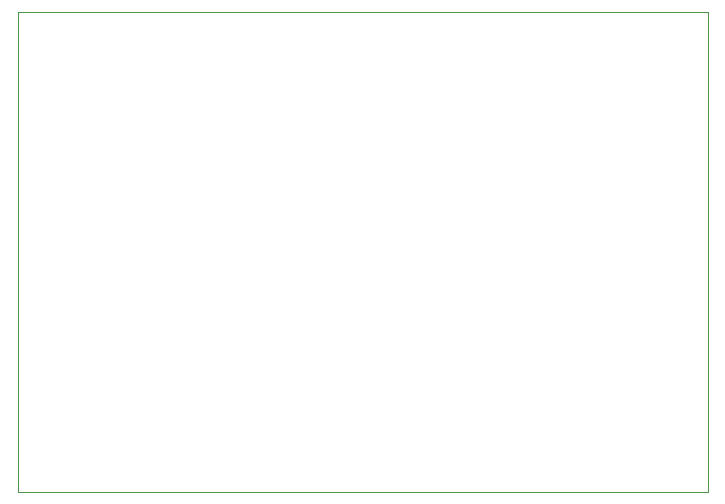
<source format=gbr>
%TF.GenerationSoftware,KiCad,Pcbnew,(6.0.10-0)*%
%TF.CreationDate,2023-02-17T15:36:55-08:00*%
%TF.ProjectId,555timer,35353574-696d-4657-922e-6b696361645f,rev?*%
%TF.SameCoordinates,Original*%
%TF.FileFunction,Profile,NP*%
%FSLAX46Y46*%
G04 Gerber Fmt 4.6, Leading zero omitted, Abs format (unit mm)*
G04 Created by KiCad (PCBNEW (6.0.10-0)) date 2023-02-17 15:36:55*
%MOMM*%
%LPD*%
G01*
G04 APERTURE LIST*
%TA.AperFunction,Profile*%
%ADD10C,0.050000*%
%TD*%
G04 APERTURE END LIST*
D10*
X114300000Y-66040000D02*
X172720000Y-66040000D01*
X172720000Y-66040000D02*
X172720000Y-106680000D01*
X172720000Y-106680000D02*
X114300000Y-106680000D01*
X114300000Y-106680000D02*
X114300000Y-66040000D01*
M02*

</source>
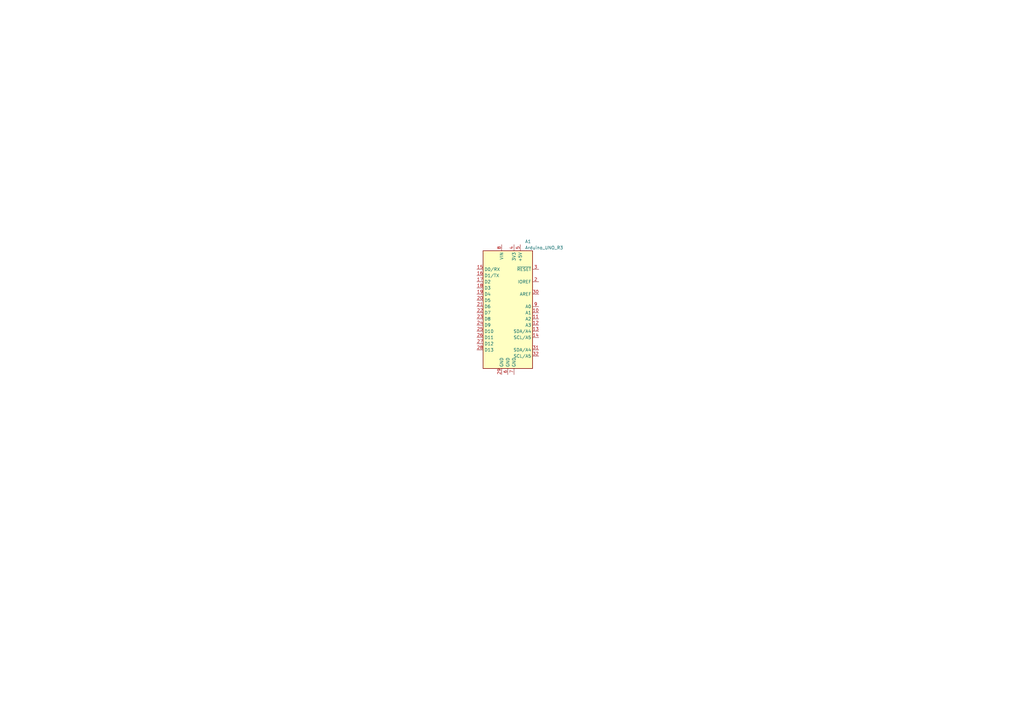
<source format=kicad_sch>
(kicad_sch (version 20230121) (generator eeschema)

  (uuid af1a6ac3-12fe-45bb-80a9-ba4b8342178c)

  (paper "A3")

  


  (symbol (lib_id "MCU_Module:Arduino_UNO_R3") (at 208.28 125.73 0) (unit 1)
    (in_bom yes) (on_board yes) (dnp no) (fields_autoplaced)
    (uuid d1db2da1-3a13-4b3b-b67f-130a06fd3243)
    (property "Reference" "A1" (at 215.3159 99.06 0)
      (effects (font (size 1.27 1.27)) (justify left))
    )
    (property "Value" "Arduino_UNO_R3" (at 215.3159 101.6 0)
      (effects (font (size 1.27 1.27)) (justify left))
    )
    (property "Footprint" "Module:Arduino_UNO_R3" (at 208.28 125.73 0)
      (effects (font (size 1.27 1.27) italic) hide)
    )
    (property "Datasheet" "https://www.arduino.cc/en/Main/arduinoBoardUno" (at 208.28 125.73 0)
      (effects (font (size 1.27 1.27)) hide)
    )
    (pin "1" (uuid c6ff8088-7656-4711-a29e-20187d85fda4))
    (pin "10" (uuid e8c6de5f-4194-4801-9fdf-9edac4208996))
    (pin "11" (uuid 08971aad-ea5a-4f5a-a3f8-8373a1dff927))
    (pin "12" (uuid f43d52a6-056b-4ccc-8049-4b6c9fe25ea6))
    (pin "13" (uuid c26e97dd-6e79-4837-9198-5b905da9f871))
    (pin "14" (uuid 4999b134-d2c0-4e18-9e36-bca9d25995fa))
    (pin "15" (uuid dc466c5a-543d-4b5d-b4f3-9b8618c56f2f))
    (pin "16" (uuid 7bc8e11f-05c1-45a0-9813-b797b226049d))
    (pin "17" (uuid 7fc06028-3675-4f58-a80e-392bbe0df380))
    (pin "18" (uuid 47e63a61-3d87-4730-9dd7-4480200a693b))
    (pin "19" (uuid c5083d76-dd54-452d-b473-969e4315ac4f))
    (pin "2" (uuid 81287086-1a29-4d25-89f8-f45d3210dc6f))
    (pin "20" (uuid 7820f8e2-0226-4bc4-a5b4-f32b7304f4db))
    (pin "21" (uuid 14acc472-b387-4f96-b030-997723b27bb9))
    (pin "22" (uuid 41945008-19e9-41db-8cfe-04b3f7220c8a))
    (pin "23" (uuid d0e662da-bb70-44ae-b9d6-bbd77f7177b9))
    (pin "24" (uuid edbd7212-15f6-4464-be54-e78c1f334e6e))
    (pin "25" (uuid 58f6fba5-adf7-439c-9eb1-f69d47bf7d14))
    (pin "26" (uuid 8a5fcfb8-6c8a-4676-afbd-938606599438))
    (pin "27" (uuid 87b028dc-e33e-4712-84d3-a61b0e5db34b))
    (pin "28" (uuid 0f5f108b-4129-4ff2-8c03-e501e2a3708a))
    (pin "29" (uuid 38cf8b75-1dc0-4a33-b96a-02d02b4dbccc))
    (pin "3" (uuid 8848191d-0837-4dee-af06-8765b69a3fd2))
    (pin "30" (uuid be155648-1554-4b40-a53f-b6205aaaa36d))
    (pin "31" (uuid e0c1835b-629d-4b29-9137-60b11c8bc2bc))
    (pin "32" (uuid 4a53eb52-1bcf-4feb-aa42-ca52aa33a198))
    (pin "4" (uuid 4a83f3bd-e3a4-434f-9c0d-9be788f96680))
    (pin "5" (uuid b9d4493d-c428-4908-be6e-c5662f210443))
    (pin "6" (uuid 51616649-cc7f-416b-961b-31ef560a8a48))
    (pin "7" (uuid 920ad29a-8f51-4425-a9cb-51bb6e88b244))
    (pin "8" (uuid 38a8acfe-69d7-49e2-baf6-431dfa0b4ac8))
    (pin "9" (uuid 50a70cce-2b86-4f98-9ac2-4495826ddf8a))
    (instances
      (project "telluino"
        (path "/3bd12265-4173-4d6b-91eb-5b474bc7bb16/155b2f34-2ecb-4975-a29a-28e28a768e33"
          (reference "A1") (unit 1)
        )
      )
    )
  )
)

</source>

——

The entries are to be copied exactly, and each image is to be omitted.

ANSWER:
<source format=gbr>
%TF.GenerationSoftware,KiCad,Pcbnew,(6.0.10-0)*%
%TF.CreationDate,2023-02-17T15:36:55-08:00*%
%TF.ProjectId,555timer,35353574-696d-4657-922e-6b696361645f,rev?*%
%TF.SameCoordinates,Original*%
%TF.FileFunction,Profile,NP*%
%FSLAX46Y46*%
G04 Gerber Fmt 4.6, Leading zero omitted, Abs format (unit mm)*
G04 Created by KiCad (PCBNEW (6.0.10-0)) date 2023-02-17 15:36:55*
%MOMM*%
%LPD*%
G01*
G04 APERTURE LIST*
%TA.AperFunction,Profile*%
%ADD10C,0.050000*%
%TD*%
G04 APERTURE END LIST*
D10*
X114300000Y-66040000D02*
X172720000Y-66040000D01*
X172720000Y-66040000D02*
X172720000Y-106680000D01*
X172720000Y-106680000D02*
X114300000Y-106680000D01*
X114300000Y-106680000D02*
X114300000Y-66040000D01*
M02*

</source>
<source format=kicad_sch>
(kicad_sch (version 20230121) (generator eeschema)

  (uuid af1a6ac3-12fe-45bb-80a9-ba4b8342178c)

  (paper "A3")

  


  (symbol (lib_id "MCU_Module:Arduino_UNO_R3") (at 208.28 125.73 0) (unit 1)
    (in_bom yes) (on_board yes) (dnp no) (fields_autoplaced)
    (uuid d1db2da1-3a13-4b3b-b67f-130a06fd3243)
    (property "Reference" "A1" (at 215.3159 99.06 0)
      (effects (font (size 1.27 1.27)) (justify left))
    )
    (property "Value" "Arduino_UNO_R3" (at 215.3159 101.6 0)
      (effects (font (size 1.27 1.27)) (justify left))
    )
    (property "Footprint" "Module:Arduino_UNO_R3" (at 208.28 125.73 0)
      (effects (font (size 1.27 1.27) italic) hide)
    )
    (property "Datasheet" "https://www.arduino.cc/en/Main/arduinoBoardUno" (at 208.28 125.73 0)
      (effects (font (size 1.27 1.27)) hide)
    )
    (pin "1" (uuid c6ff8088-7656-4711-a29e-20187d85fda4))
    (pin "10" (uuid e8c6de5f-4194-4801-9fdf-9edac4208996))
    (pin "11" (uuid 08971aad-ea5a-4f5a-a3f8-8373a1dff927))
    (pin "12" (uuid f43d52a6-056b-4ccc-8049-4b6c9fe25ea6))
    (pin "13" (uuid c26e97dd-6e79-4837-9198-5b905da9f871))
    (pin "14" (uuid 4999b134-d2c0-4e18-9e36-bca9d25995fa))
    (pin "15" (uuid dc466c5a-543d-4b5d-b4f3-9b8618c56f2f))
    (pin "16" (uuid 7bc8e11f-05c1-45a0-9813-b797b226049d))
    (pin "17" (uuid 7fc06028-3675-4f58-a80e-392bbe0df380))
    (pin "18" (uuid 47e63a61-3d87-4730-9dd7-4480200a693b))
    (pin "19" (uuid c5083d76-dd54-452d-b473-969e4315ac4f))
    (pin "2" (uuid 81287086-1a29-4d25-89f8-f45d3210dc6f))
    (pin "20" (uuid 7820f8e2-0226-4bc4-a5b4-f32b7304f4db))
    (pin "21" (uuid 14acc472-b387-4f96-b030-997723b27bb9))
    (pin "22" (uuid 41945008-19e9-41db-8cfe-04b3f7220c8a))
    (pin "23" (uuid d0e662da-bb70-44ae-b9d6-bbd77f7177b9))
    (pin "24" (uuid edbd7212-15f6-4464-be54-e78c1f334e6e))
    (pin "25" (uuid 58f6fba5-adf7-439c-9eb1-f69d47bf7d14))
    (pin "26" (uuid 8a5fcfb8-6c8a-4676-afbd-938606599438))
    (pin "27" (uuid 87b028dc-e33e-4712-84d3-a61b0e5db34b))
    (pin "28" (uuid 0f5f108b-4129-4ff2-8c03-e501e2a3708a))
    (pin "29" (uuid 38cf8b75-1dc0-4a33-b96a-02d02b4dbccc))
    (pin "3" (uuid 8848191d-0837-4dee-af06-8765b69a3fd2))
    (pin "30" (uuid be155648-1554-4b40-a53f-b6205aaaa36d))
    (pin "31" (uuid e0c1835b-629d-4b29-9137-60b11c8bc2bc))
    (pin "32" (uuid 4a53eb52-1bcf-4feb-aa42-ca52aa33a198))
    (pin "4" (uuid 4a83f3bd-e3a4-434f-9c0d-9be788f96680))
    (pin "5" (uuid b9d4493d-c428-4908-be6e-c5662f210443))
    (pin "6" (uuid 51616649-cc7f-416b-961b-31ef560a8a48))
    (pin "7" (uuid 920ad29a-8f51-4425-a9cb-51bb6e88b244))
    (pin "8" (uuid 38a8acfe-69d7-49e2-baf6-431dfa0b4ac8))
    (pin "9" (uuid 50a70cce-2b86-4f98-9ac2-4495826ddf8a))
    (instances
      (project "telluino"
        (path "/3bd12265-4173-4d6b-91eb-5b474bc7bb16/155b2f34-2ecb-4975-a29a-28e28a768e33"
          (reference "A1") (unit 1)
        )
      )
    )
  )
)

</source>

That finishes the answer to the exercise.